- 課題 A -
下の記録から、文字列「kern」を含む行をすべて抜き出しなさい。大文字と小文字は区別すること。

- 読解文 -
説明

摂取に適する圧縮凝集物

摂取するのに適する圧縮凝集物(圧縮物質)、その製造方法、製品の芳香付におけるその使用、およびそのような圧縮凝集物を含む製品を開示する。

【発明の詳細な説明】
【発明の詳細な説明】
【0001】
(技術分野)
本発明は、摂取するのに適する圧縮凝集物(締め固め物質)、その製造方法、製品の芳香付けにおけるその使用、並びにそのような圧縮凝集物を含む製品に関する。
(背景技術)
摂取に適する製品の芳香付けは、長いこと知られている。液体香料、固形香料(即ち、固形担体に適用する香料、例えば、スプレー乾燥香料または固形担体中に封入した香料)または乾燥植物片のいずれかを、この目的において通常使用している。乾燥植物片は、例えば、凍結乾燥によって得ることができる。
本発明に関連しての香料は、少なくとも1種の芳香物質、通常は2種以上の種々の芳香物質を含む。香料は、通常、揮発性成分の複雑な組成の混合物(芳香物質)である。
凍結乾燥植物片は、多くの植物、とりわけ多くの種類の果実に由来する植物片であり、例えば、ミューズリ混合物またはチョコレート充填物のような多くの摂取に適する製品に含ませている。そのような凍結乾燥植物片は、好ましいことに、軟質で咀嚼可能であり、特徴的質感を有する。凍結乾燥植物片は、摂取に適する製品中に、視覚的に、嗜好的に且つ印象的に含ませている。欠点は、比較的高価な調製物であること以外に、とりわけ、その弱い香味特性および凍結乾燥植物片の僅かに不適切な香味プロフィールであり、その結果として、これら植物片を含有する摂取可能な製品中のその香味貢献度は低い。

- 元データ -
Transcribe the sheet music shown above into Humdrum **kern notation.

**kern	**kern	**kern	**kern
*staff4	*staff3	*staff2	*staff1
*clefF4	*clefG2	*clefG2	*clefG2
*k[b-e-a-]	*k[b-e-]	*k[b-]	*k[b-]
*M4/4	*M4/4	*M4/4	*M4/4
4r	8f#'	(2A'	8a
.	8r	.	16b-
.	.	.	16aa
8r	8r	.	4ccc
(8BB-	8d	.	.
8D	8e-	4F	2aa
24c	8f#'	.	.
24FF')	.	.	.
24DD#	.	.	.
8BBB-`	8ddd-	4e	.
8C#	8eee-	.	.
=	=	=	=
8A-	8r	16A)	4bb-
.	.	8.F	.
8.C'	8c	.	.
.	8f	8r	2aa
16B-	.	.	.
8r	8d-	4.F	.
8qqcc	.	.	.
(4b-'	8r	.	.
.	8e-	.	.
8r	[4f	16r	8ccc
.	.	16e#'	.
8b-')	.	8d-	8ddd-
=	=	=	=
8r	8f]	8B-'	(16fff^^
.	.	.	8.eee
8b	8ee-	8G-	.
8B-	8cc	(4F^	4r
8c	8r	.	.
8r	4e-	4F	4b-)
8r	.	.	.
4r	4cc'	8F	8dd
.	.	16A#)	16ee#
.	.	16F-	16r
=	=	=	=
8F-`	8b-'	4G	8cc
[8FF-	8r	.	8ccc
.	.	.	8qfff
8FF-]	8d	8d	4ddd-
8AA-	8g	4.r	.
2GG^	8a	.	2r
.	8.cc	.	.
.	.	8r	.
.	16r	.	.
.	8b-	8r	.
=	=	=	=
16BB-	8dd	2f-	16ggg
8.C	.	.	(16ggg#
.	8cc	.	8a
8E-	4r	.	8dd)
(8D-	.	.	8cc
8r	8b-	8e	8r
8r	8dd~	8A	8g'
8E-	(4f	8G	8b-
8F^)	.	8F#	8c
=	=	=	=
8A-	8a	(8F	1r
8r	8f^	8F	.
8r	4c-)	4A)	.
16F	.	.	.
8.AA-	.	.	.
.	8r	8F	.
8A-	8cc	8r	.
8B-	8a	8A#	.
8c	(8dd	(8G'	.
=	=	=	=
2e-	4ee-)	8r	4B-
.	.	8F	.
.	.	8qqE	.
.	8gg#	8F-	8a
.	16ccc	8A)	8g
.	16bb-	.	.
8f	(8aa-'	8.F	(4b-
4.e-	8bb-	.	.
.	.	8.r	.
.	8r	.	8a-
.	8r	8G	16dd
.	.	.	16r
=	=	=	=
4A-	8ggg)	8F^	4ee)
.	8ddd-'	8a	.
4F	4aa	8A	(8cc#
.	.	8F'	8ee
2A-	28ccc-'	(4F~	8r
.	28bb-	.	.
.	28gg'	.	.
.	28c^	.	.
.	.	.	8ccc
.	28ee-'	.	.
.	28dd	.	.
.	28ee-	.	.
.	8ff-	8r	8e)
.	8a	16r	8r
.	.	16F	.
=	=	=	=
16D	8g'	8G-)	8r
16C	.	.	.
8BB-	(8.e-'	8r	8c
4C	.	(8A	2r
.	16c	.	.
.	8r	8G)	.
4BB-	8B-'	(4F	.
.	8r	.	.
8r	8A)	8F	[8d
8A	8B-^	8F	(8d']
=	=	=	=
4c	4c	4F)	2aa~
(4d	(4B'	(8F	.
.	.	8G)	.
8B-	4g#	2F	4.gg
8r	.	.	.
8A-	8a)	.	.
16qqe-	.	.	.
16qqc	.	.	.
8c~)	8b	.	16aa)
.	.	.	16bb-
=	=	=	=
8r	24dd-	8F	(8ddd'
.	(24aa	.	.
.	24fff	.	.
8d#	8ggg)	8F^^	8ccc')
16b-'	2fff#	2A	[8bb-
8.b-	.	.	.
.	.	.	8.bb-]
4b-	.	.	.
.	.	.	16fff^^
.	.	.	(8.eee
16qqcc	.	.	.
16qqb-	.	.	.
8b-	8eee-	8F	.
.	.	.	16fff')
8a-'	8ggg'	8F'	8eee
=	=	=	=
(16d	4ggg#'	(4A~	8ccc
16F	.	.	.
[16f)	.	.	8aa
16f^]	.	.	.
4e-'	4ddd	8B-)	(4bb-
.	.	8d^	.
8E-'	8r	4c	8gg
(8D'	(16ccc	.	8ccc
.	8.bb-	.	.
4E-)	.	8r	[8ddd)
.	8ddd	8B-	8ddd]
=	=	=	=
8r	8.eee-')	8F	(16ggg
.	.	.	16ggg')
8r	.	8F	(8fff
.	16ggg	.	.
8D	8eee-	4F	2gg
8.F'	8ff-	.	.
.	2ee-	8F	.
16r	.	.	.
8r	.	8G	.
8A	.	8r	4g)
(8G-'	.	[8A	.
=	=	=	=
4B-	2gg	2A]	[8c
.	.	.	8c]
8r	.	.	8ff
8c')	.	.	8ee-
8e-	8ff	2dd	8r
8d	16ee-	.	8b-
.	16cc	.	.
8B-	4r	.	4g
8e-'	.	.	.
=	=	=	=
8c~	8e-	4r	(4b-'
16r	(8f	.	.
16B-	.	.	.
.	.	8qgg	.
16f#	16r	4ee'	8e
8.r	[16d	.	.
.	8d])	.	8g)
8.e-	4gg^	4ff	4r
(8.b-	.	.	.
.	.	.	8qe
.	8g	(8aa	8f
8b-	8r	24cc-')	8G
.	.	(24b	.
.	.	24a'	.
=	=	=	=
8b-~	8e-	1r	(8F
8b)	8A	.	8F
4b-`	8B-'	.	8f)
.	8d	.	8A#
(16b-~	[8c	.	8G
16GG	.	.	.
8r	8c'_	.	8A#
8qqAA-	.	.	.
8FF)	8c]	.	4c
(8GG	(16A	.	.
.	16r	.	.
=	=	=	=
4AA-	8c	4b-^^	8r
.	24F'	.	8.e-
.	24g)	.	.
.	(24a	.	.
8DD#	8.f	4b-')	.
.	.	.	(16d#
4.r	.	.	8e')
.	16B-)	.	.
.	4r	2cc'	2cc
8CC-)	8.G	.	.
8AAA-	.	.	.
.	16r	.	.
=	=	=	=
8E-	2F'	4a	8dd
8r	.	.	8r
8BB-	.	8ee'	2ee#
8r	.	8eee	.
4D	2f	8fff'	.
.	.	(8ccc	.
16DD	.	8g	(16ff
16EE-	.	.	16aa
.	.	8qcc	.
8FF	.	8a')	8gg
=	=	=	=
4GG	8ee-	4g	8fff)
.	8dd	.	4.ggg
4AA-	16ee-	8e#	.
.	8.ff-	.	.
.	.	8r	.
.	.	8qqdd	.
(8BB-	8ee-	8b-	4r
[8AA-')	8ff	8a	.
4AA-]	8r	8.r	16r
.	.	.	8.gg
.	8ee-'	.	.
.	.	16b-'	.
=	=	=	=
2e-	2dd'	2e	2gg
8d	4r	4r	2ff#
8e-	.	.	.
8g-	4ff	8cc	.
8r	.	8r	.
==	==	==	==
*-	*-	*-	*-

- 課題 B -
上の読解文のうち「摂取に適する圧縮凝集物」で始まり「燥によって得ることができる。」で終わる部分を、「液体香料」を「液状香料」に置き換えて書き直しなさい。

- 解答 A -
Transcribe the sheet music shown above into Humdrum **kern notation.
**kern	**kern	**kern	**kern

- 解答 B -
摂取に適する圧縮凝集物

摂取するのに適する圧縮凝集物(圧縮物質)、その製造方法、製品の芳香付におけるその使用、およびそのような圧縮凝集物を含む製品を開示する。

【発明の詳細な説明】
【発明の詳細な説明】
【0001】
(技術分野)
本発明は、摂取するのに適する圧縮凝集物(締め固め物質)、その製造方法、製品の芳香付けにおけるその使用、並びにそのような圧縮凝集物を含む製品に関する。
(背景技術)
摂取に適する製品の芳香付けは、長いこと知られている。液状香料、固形香料(即ち、固形担体に適用する香料、例えば、スプレー乾燥香料または固形担体中に封入した香料)または乾燥植物片のいずれかを、この目的において通常使用している。乾燥植物片は、例えば、凍結乾燥によって得ることができる。